The preceding paragraphs contain forward-looking information concerning future production and projected gains and losses, which may be impacted both by production and by changes in the future market prices of energy commodities. See “Forward-Looking Information” for further details.

Fair Market Value of Financial Instruments

The estimated fair value of financial instruments is the amount at which the instrument could be exchanged currently between willing parties. The carrying amounts reported in the Condensed Consolidated Balance Sheet for cash and cash equivalents, accounts receivable, and accounts payable approximate fair value.

 

31


Table of Contents

 

The fair value of long-term debt is the estimated cost to acquire the debt, including a credit spread for the difference between the issue rate and the period end market rate. The credit spread is our default or repayment risk. The credit spread (premium or discount) is determined by comparing our fixed-rate notes and credit facility to new issues (secured and unsecured) and secondary trades of similar size and credit statistics for both public and private debt. The fair value of all of the fixed-rate notes and credit facility is based on interest rates currently available to us.

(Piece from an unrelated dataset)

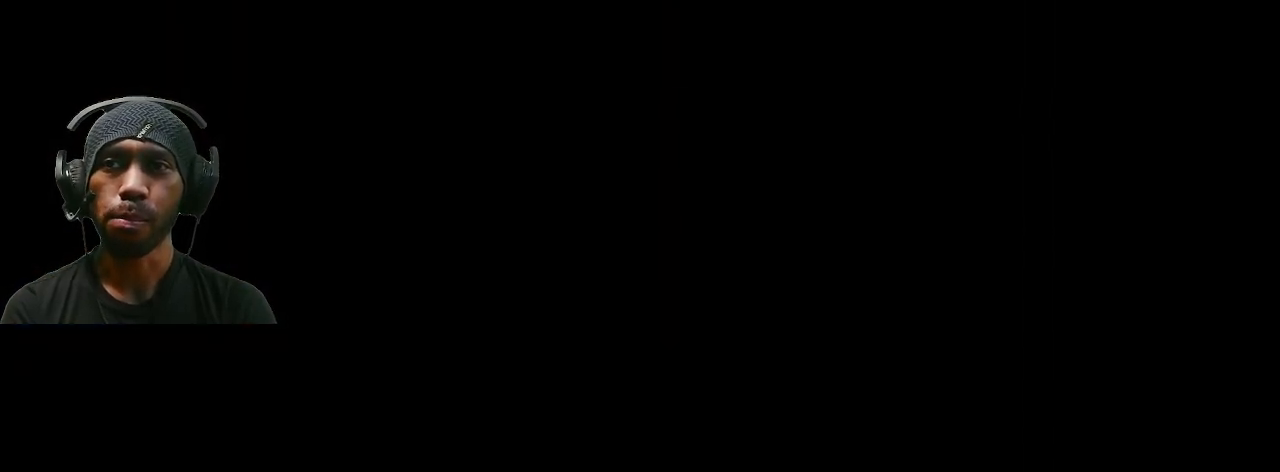
{"buttons": ["R2"], "left_stick": "center", "right_stick": "center", "events": []}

We use available marketing data and valuation methodologies to estimate the fair value of debt.

 

     September 30, 2010     December 31, 2009  

(In thousands)

   Carrying
Amount
    Estimated
Fair Value
    Carrying
Amount
     Estimated
Fair Value
 

Long-Term Debt

   $ 1,095,000      $ 1,258,007      $ 805,000       $ 863,559   

Current Maturities

     (75,000     (78,760     0         0   
                                 

Long-Term Debt, excluding Current Maturities

   $ 1,020,000      $ 1,179,247      $ 805,000       $ 863,559   
                                 

 

ITEM 4. Controls and Procedures

As of the end of the current reported period covered by this report, the Company carried out an evaluation, under the supervision and with the participation of the Company’s management, including the Company’s Chief Executive Officer and Chief Financial Officer, of the effectiveness of the design and operation of the Company’s disclosure controls and procedures pursuant to Rules 13a-15 and 15d-15 of the Securities Exchange Act of 1934 (the “Exchange Act”). Based upon that evaluation, the Chief Executive Officer and Chief Financial Officer concluded that the Company’s disclosure controls and procedures are effective at a reasonable assurance level with respect to the recording, processing, summarizing and reporting, within the time periods specified in the Commission’s rules and forms, of information required to be disclosed by the Company in the reports that it files or submits under the Exchange Act.

There were no changes in the Company’s internal control over financial reporting that occurred during the third quarter of 2010 that have materially affected, or are reasonably likely to materially affect, the Company’s internal control over financial reporting.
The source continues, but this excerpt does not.